#### STUDY TEXT

But geopolitics has a way of clarifying trade-offs.

Given Washington’s increasingly hostile posture toward Europe — illustrated most recently by Donald Trump’s push to acquire Greenland — lawmakers and analysts are asking whether reliance on U.S. digital services could be weaponized. The hypothetical scenarios no longer appear far-fetched: restricted chip exports, capped cloud capacity and even disruptions to satellite connectivity.

This month’s cover story by Peder Schaefer explores the growing call for a “EuroStack” — a concerted effort to build European capacity across AI models, cloud infrastructure and semiconductor production that would reduce the continent’s reliance on both the U.S. and China.  

At the same time, Europe’s dependence goes far beyond the tech sector. As Federica Di Sario reports in this edition, Chinese electric vehicles are gaining market share across the continent, posing an existential threat to its vaunted auto industry. 

Indeed, Beijing’s capacity to deliver affordable goods — from cars to batteries — is shaping markets as much as Washington’s technological edge is transforming digital infrastructure. That pressure is now forcing Brussels to consider “Made in Europe” provisions to protect domestic manufacturing.   

Of course, this moment isn’t merely about tech or trade policy. As the transatlantic alliance frays and Beijing widens its economic footprint, the broader question facing Europe is whether it can forge a path that protects its core interests without retreating into insularity.

########
#### SOURCE INFORMATION

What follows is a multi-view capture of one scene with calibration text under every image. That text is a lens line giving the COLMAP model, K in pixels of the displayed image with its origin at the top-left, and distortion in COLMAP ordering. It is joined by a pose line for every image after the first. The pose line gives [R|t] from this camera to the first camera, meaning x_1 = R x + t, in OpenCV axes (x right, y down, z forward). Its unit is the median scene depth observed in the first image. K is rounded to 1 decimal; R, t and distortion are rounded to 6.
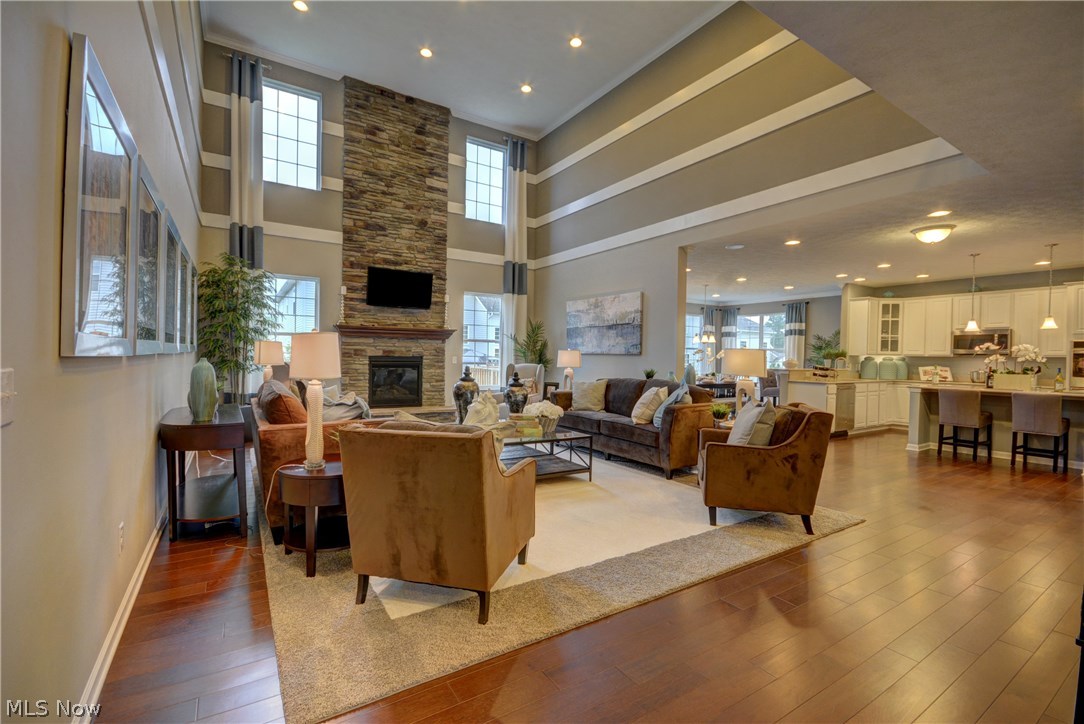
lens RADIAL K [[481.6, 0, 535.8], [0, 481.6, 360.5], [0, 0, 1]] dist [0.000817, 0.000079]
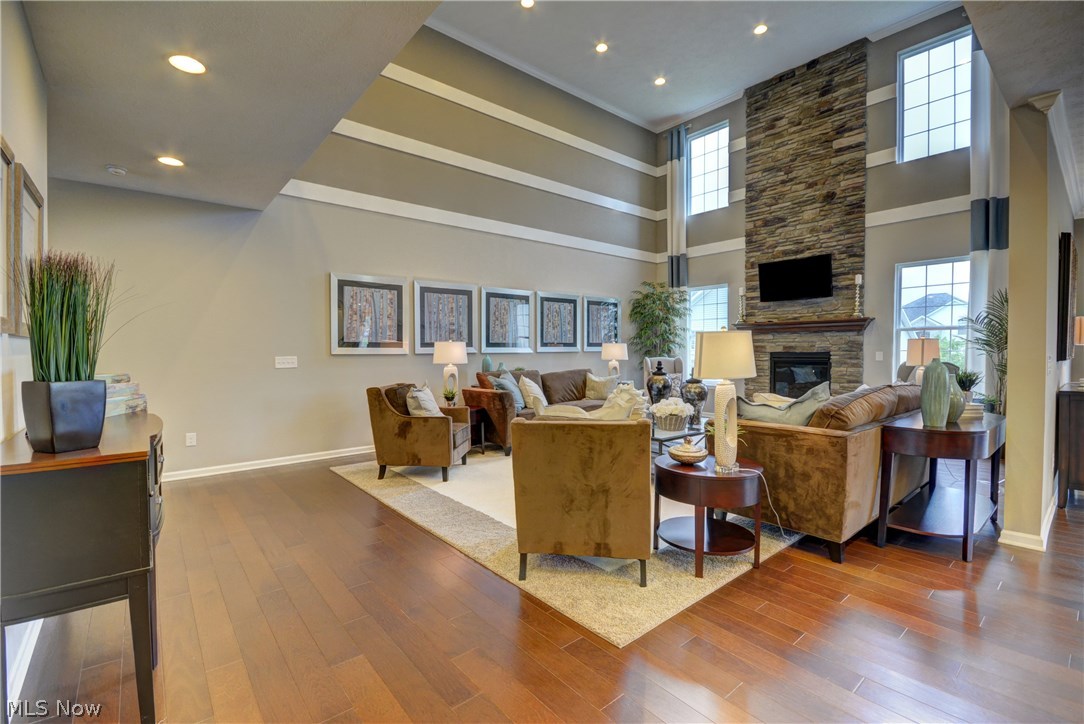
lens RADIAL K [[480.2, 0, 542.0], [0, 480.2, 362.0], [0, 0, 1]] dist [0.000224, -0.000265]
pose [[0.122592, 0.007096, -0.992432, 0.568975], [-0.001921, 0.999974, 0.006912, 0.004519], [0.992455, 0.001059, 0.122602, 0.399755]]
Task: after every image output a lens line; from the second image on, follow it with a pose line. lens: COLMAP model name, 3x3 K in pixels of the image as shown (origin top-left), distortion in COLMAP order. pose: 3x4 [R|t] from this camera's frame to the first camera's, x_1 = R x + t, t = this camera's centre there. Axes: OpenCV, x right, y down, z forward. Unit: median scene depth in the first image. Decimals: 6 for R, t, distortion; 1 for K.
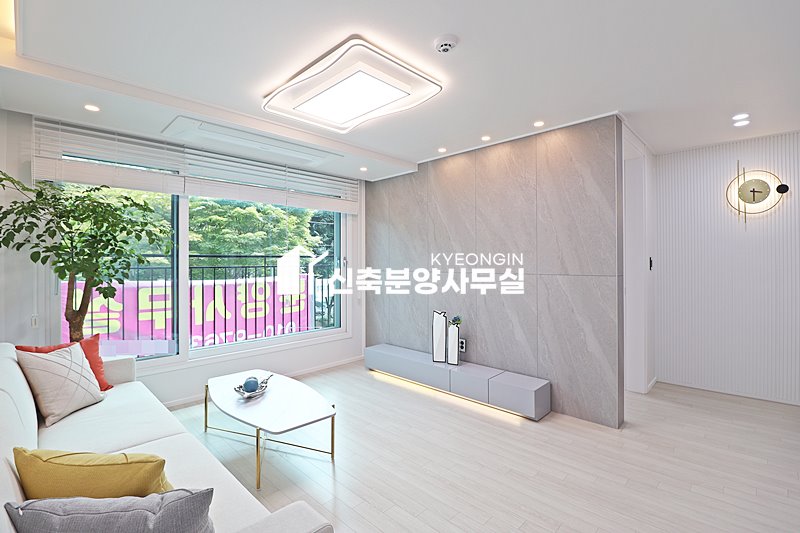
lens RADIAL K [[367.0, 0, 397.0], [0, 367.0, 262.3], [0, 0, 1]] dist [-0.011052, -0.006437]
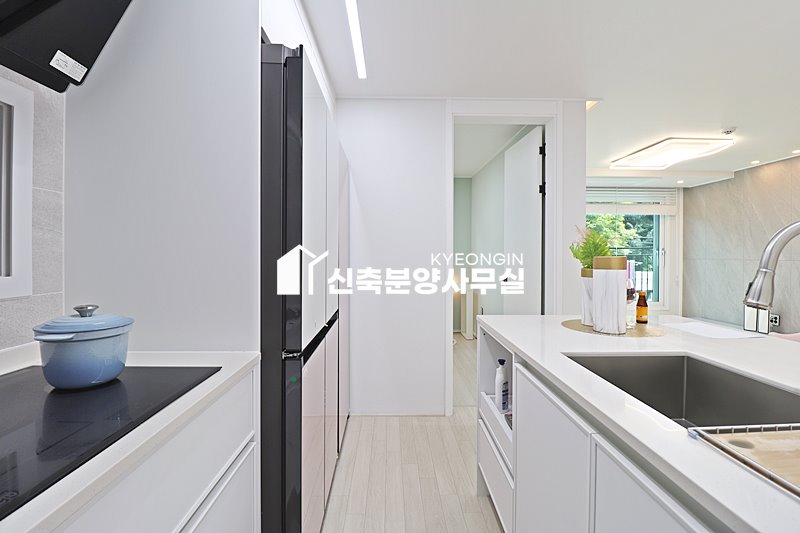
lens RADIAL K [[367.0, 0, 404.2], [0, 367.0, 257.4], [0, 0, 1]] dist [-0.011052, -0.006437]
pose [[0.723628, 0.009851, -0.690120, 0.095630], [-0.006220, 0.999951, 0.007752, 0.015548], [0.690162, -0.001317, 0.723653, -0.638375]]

########

Return, word for word, the part of the editorial on Europe's reliance on the U.S. and China that begins with the words containing "But geopolitics has" and ends with "to satellite connectivity.". You won't need the data to do this.

But geopolitics has a way of clarifying trade-offs.

Given Washington’s increasingly hostile posture toward Europe — illustrated most recently by Donald Trump’s push to acquire Greenland — lawmakers and analysts are asking whether reliance on U.S. digital services could be weaponized. The hypothetical scenarios no longer appear far-fetched: restricted chip exports, capped cloud capacity and even disruptions to satellite connectivity.